Remote, but still connected
There is no denying the power of meeting somebody in person to form a lasting connection, and as events professionals, most of us are advocates of ‘face-to-face’. But what about when some (or all) of your team work remotely?
A new approach to team building may provide the answer to keeping trust, innovation and creativity alive, even across international borders.
So just how common is remote working? When Future Workplace and Virgin Pulse carried out a study, it was found that a third of global employees work remotely. Compare this to just a decade ago, and the number of remote workers has increased by a whopping 115%.
With so many employees working in difference locations, countries, and time zones, it can prove challenging for modern businesses to ensure the free movement of ideas.
After all, it is often a trait of human behaviour that we feel more comfortable making suggestions and sharing ideas with people we have a good relationship with than those that we don’t; so there’s a danger that innovation may be scarce in teams where strong working relationships might not have been given a chance to develop.
The Future Workplace and Virgin Pulse study surveyed over 2,000 managers and employees from 10 different countries on the topic of remote workers. It was found that 45% of leaders felt that they could facilitate stronger relationships between their teams of office and remote workers through face-to-face team building activities and social events. Just 20% said collaborative technologies, such as Slack, could encourage connections. Overall, participants felt that in-person experiences are more impactful.

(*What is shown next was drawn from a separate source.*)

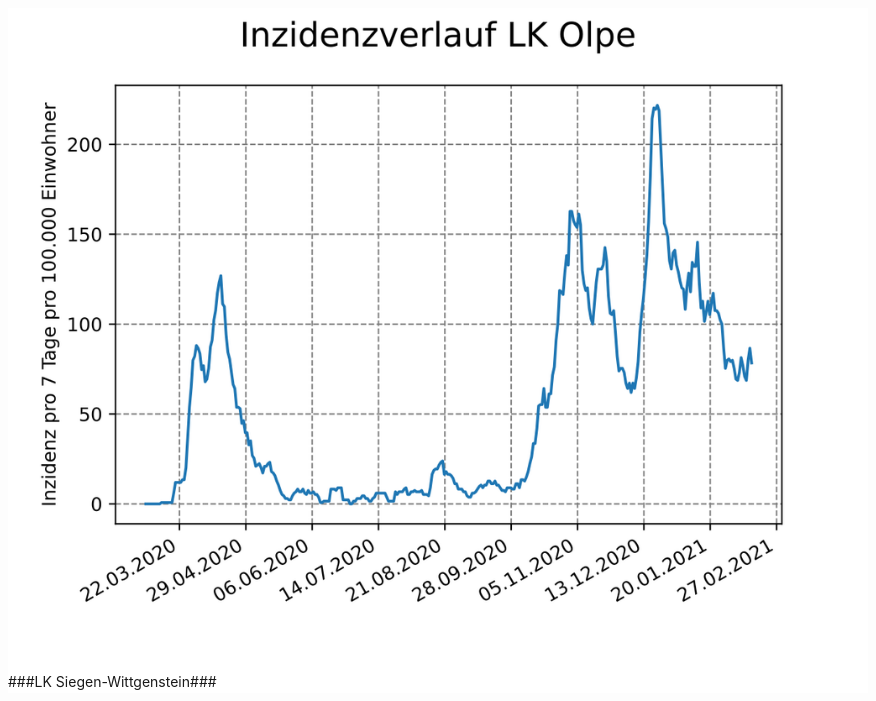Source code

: ![Image of Yaktocat](https://raw.githubusercontent.com/ComanderKai77/covid-19-germany-incidence-graph/master/graphics/LK%20Olpe.svg)
        
    
###LK Siegen-Wittgenstein###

The examples outlined below represent some of the latest approaches to using team building to help employees build highly-effective working relationships with the co-workers that they hardly ever see. These new team building techniques encourage them to physically achieve a goal together – complete a challenge or memorable feat, as these outcomes are a great way to form bonds that hold fast over long periods without face-to-face contact.
There is an ‘i’ in team, it’s ‘inclusivity’
As simple as it sounds, ensuring all in the team view their colleagues as equal is perhaps the most potent way to ensure a lasting bond.
A great example of this practice is escape room operator, Escape Hunt, whose team building sessions encourage the removal of all hierarchies that exist in the workplace.
This levelling method is designed to bring out the participant’s natural state and reveal strengths, weaknesses, and natural role within a team. The aim is to build high performing teams that solve problems and communicate well based on suitability and ability to perform a task or create a solution, rather than hierarchy.
The inclusivity approach helps to establish trust, which is essential for building long-lasting relationships and helping to break down the barriers that can be felt by remote and freelance workers.
Oh, and here’s another ‘i’- individuality
Experiences tailored for individuals are on the rise. People are increasingly motivated and inspired by different stimuli and seek different personal outcomes, and this is especially true of those working in different environments and across international borders. Personalisation is a buzzword in team building, as much as it is in many other sectors; the internet is awash with blogs and opinions of industry experts expressing the importance of personalising the team building experience.
We think international business coach, Chris Westfall, sums up the mood rather well in his article ‘Ten team building tips for new leaders’ published by Forbes: “The leadership mix focuses on the fifth “p”: personalization…Motivation on a personal level is what matters here. Can you identify what each person on your team really cares about, and phrase your outcomes in terms that speak their language?”
The aim should be to create team building programmes that help individuals learn something new about themselves, and to teach them how to apply this new understanding of the self to their professional performance and relationships. Taking account of individual choice in this way helps ensure remote workers feel important and valued.
One final ‘i’- impression (the lasting kind)
The team building experiences should stick in the mind as once-in-a-life-time memories made with inspiring people. These memories should be savoured. In the digital age, it is simple to capture evocative images of employees bonding during team building activities. Using the photographs as screensavers on work computers or smartphones, sharing them on intranets and placing them in frames around the office – including in the home office – serves as a memory-jog of the relationships they forged.
Remembering these richly-cherished moments of challenge, achievement and friendship is the key to long-lasting team building success. And when back in the office, employees should be encouraged and enabled to continue to build the close working bonds they formed, so their understanding of one another grows. From that growth, highly capable partnerships will forge into strong and effective working teams.